16. Coronation and Commonwealth: Heft and Weft
by Graham Kings
Date added: 20/11/2023
Receive this book, the most valuable thing that this world affords. Here is Wisdom; this is the Royal Law; these are the very Oracles of God.
On 6 May 2023, at Westminster Abbey, these ancient, hallowed words were spoken by the Moderator of the General Assembly of the Church of Scotland, Dr Ian Greenshields. He presented to King Charles III a hefty, specially printed, Kings James Version of the Bible.
In this article we will be exploring the heft and the weft of the Coronation of King Charles and Queen Camilla.
Heft means to ‘lift or carry something heavy in your hands’ and so, allusively, the heaviness, or gravitas, of something. The Archbishop of Canterbury placed the Crown of Edward onto the head of Charles and Charles bore the heft of history with that crown.
The location had the heft of ancient sacramentality. Westminster Abbey is a Royal Peculiar: it is not part of a diocese but subject to the direct jurisdiction of the Monarch. It is a national shrine, a burial place for Kings and Queens and a setting for weddings and coronations.

..............................

◆ TASK OBJECTIVE: Please pick up the article on the coronation of King Charles III and Queen Camilla above and keep writing it, starting after its final sentence about Westminster Abbey as a national shrine.

..............................

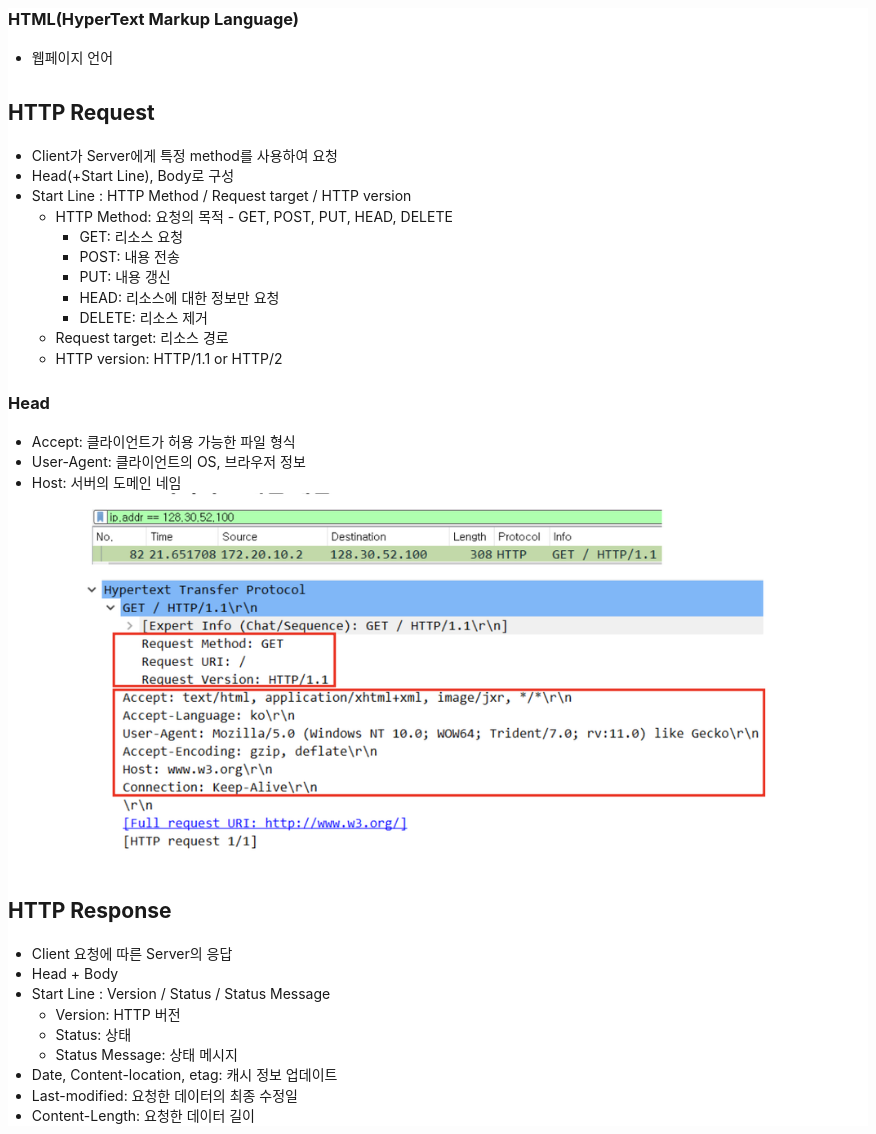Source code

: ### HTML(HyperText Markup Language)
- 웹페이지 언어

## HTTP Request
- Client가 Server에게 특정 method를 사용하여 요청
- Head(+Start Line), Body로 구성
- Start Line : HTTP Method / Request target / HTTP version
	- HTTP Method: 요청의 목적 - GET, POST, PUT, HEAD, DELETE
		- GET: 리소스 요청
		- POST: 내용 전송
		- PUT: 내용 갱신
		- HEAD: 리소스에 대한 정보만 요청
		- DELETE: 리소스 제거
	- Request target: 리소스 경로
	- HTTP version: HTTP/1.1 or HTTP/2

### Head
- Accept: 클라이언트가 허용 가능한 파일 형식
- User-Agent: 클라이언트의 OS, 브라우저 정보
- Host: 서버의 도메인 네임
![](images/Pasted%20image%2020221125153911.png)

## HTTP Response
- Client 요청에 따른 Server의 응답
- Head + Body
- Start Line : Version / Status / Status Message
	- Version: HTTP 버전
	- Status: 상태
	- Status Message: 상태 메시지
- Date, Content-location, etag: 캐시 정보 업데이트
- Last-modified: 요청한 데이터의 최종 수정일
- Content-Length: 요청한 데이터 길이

..............................

◆ TASK ANSWER:
The foundation of the liturgy for the Coronation dates back to Archbishop Dunstan crowning King Edgar in 959 AD and again at Bath in 973, the first King of All England. The historian Judith Green describes Edgar’s reigns as ‘in many respects the apogee of Old English Kingship’. Dunstan served as Archbishop of Canterbury from 959-988: he was a monk, musician, illuminator, and metalworker. King Edgar greatly admired him and helped his reform of English monasteries.
Weft is the horizontal lines of yarn on a weaving loom, which are at right angles to the warp, the lengthwise lines. The Commonwealth was woven, in various imaginative ways, into the Coronation service.
In the Procession of the Commonwealth Realms were the Governor-General and Prime Ministers, or their representatives, of Antigua and Barbuda, Australia, Bahamas, Belize, Canada, Grenada, Jamaica, New Zealand, Papua New Guinea, St Christopher and Nevis, Saint Lucia, Saint Vincent and the Grenadines, Solomon Islands, Tuvalu and the UK.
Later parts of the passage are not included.